YOUR ASSIGNMENT
Examine the material below. Gather every line in which the string "tail" appears.

DATA FOR ANALYSIS
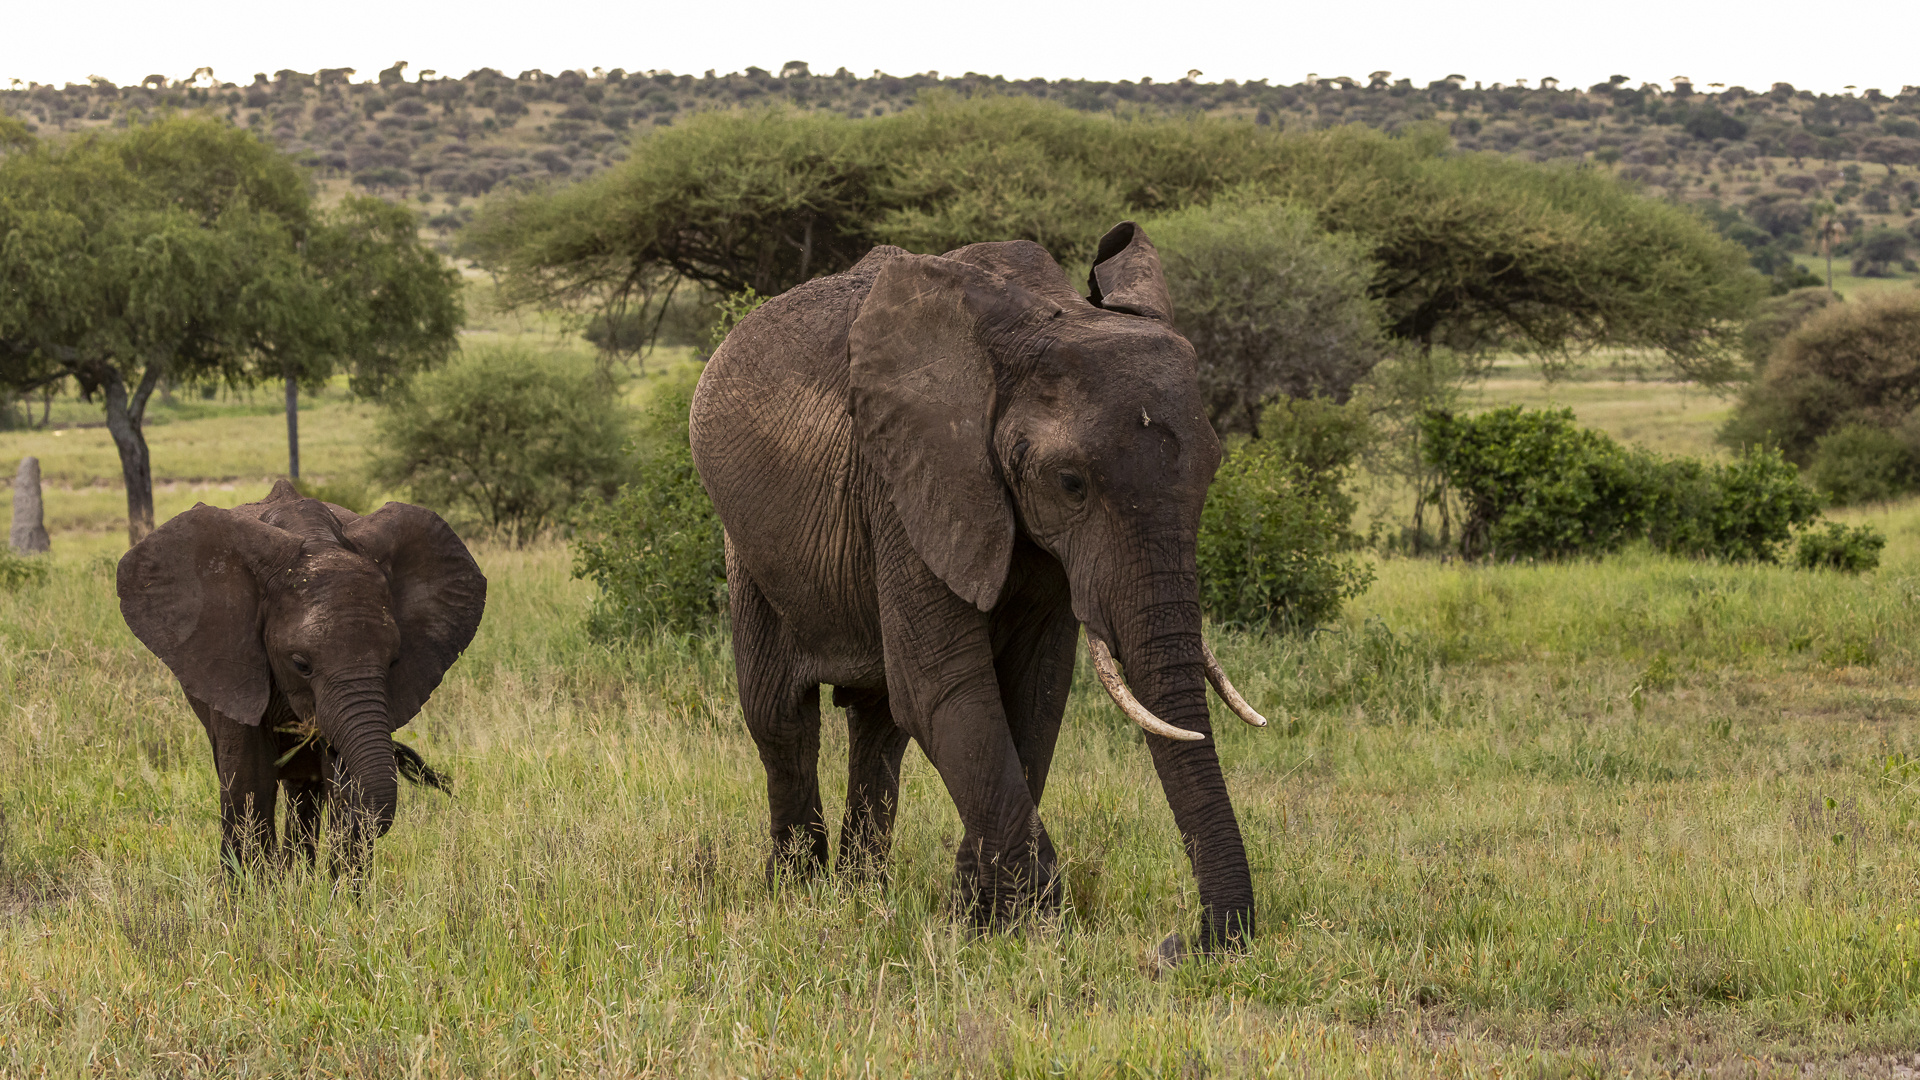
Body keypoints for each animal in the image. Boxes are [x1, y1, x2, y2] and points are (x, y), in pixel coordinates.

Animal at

* * *

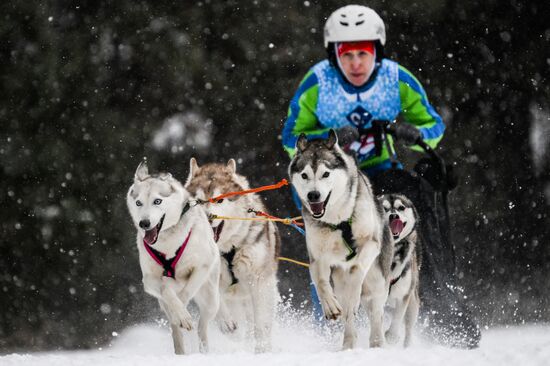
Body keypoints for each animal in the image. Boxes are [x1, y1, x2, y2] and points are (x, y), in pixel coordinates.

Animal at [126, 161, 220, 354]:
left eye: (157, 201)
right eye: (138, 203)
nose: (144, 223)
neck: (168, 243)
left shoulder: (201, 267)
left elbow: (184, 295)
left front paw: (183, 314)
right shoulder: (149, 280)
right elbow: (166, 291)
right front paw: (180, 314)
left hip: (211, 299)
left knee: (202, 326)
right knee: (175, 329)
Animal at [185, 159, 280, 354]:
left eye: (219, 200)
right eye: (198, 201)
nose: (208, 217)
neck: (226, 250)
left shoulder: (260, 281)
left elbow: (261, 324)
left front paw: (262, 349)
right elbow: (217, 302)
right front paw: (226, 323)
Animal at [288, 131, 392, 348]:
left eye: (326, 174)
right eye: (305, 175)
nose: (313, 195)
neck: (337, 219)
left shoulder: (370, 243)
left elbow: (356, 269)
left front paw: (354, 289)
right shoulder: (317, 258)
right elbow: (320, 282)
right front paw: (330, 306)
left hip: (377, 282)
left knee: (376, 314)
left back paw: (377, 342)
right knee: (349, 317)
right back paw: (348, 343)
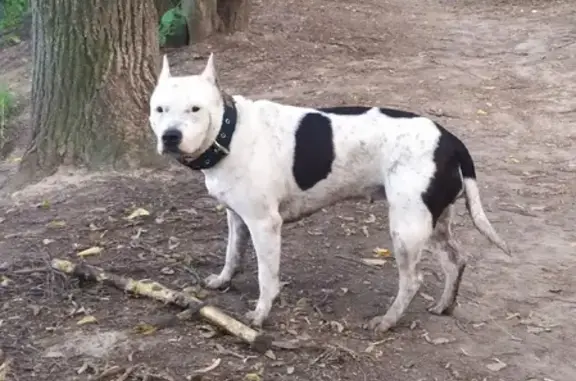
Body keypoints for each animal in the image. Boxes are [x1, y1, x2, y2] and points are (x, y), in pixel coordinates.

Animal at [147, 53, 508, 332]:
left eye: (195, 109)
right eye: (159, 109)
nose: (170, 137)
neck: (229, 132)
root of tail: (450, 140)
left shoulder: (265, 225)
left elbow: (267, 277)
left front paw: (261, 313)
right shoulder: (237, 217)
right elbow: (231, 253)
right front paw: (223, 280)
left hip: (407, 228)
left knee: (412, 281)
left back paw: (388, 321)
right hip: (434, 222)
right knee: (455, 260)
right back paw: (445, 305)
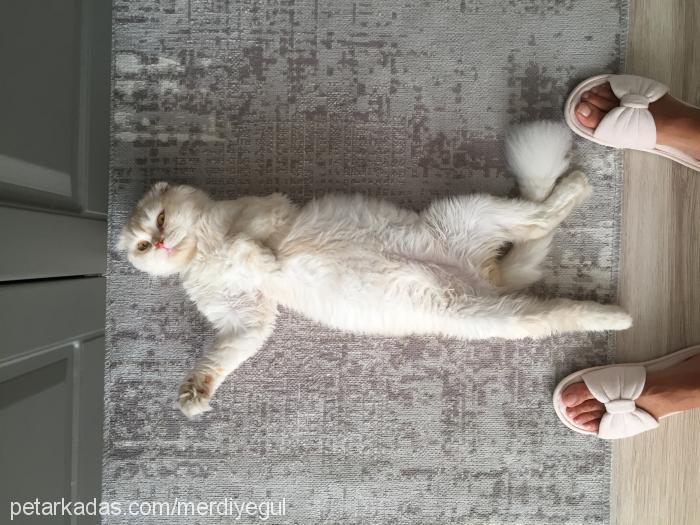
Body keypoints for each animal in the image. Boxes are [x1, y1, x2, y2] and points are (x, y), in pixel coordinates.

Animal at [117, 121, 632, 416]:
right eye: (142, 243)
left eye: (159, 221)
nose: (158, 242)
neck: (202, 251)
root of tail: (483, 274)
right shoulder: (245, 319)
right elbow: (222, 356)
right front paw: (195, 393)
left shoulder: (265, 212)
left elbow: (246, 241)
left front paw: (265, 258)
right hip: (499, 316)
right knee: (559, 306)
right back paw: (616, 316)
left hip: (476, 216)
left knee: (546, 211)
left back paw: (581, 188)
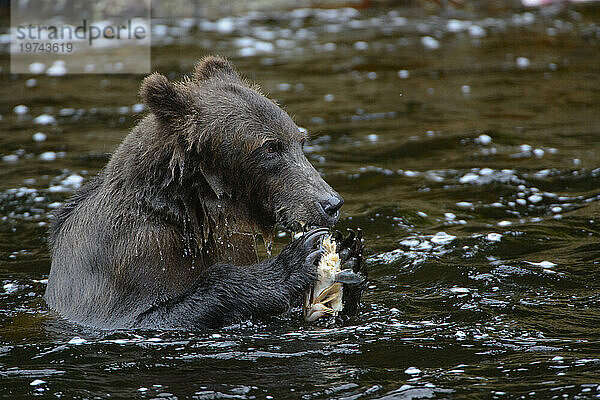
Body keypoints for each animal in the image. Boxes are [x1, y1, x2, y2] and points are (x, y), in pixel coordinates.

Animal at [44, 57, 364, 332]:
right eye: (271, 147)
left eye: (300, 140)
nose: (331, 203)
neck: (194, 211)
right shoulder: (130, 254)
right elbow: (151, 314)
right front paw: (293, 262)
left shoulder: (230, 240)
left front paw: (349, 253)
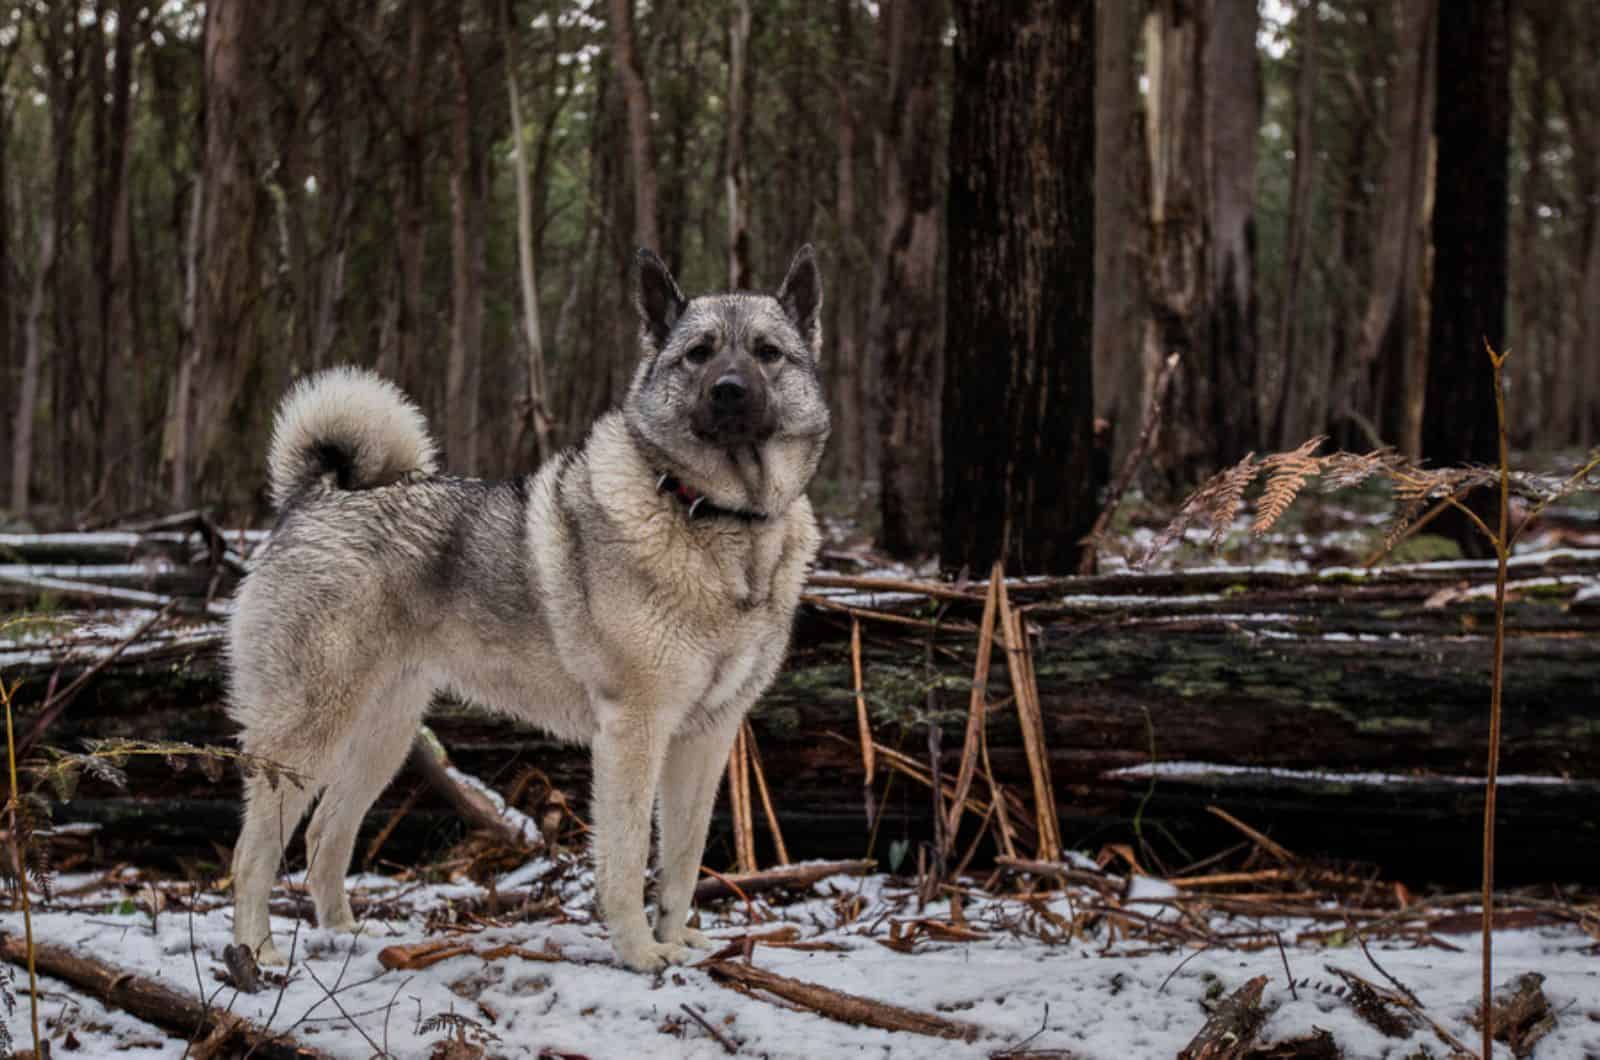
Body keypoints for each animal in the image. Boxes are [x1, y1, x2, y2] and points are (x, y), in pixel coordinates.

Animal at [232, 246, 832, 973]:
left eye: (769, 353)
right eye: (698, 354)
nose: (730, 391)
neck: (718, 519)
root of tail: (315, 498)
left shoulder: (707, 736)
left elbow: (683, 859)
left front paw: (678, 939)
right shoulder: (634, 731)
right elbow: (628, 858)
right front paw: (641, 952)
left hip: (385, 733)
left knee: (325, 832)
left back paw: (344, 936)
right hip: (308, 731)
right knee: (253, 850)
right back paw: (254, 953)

PROBLEM SOLUTION
root of tail: (450, 140)
root of tail: (483, 274)
root of tail: (315, 498)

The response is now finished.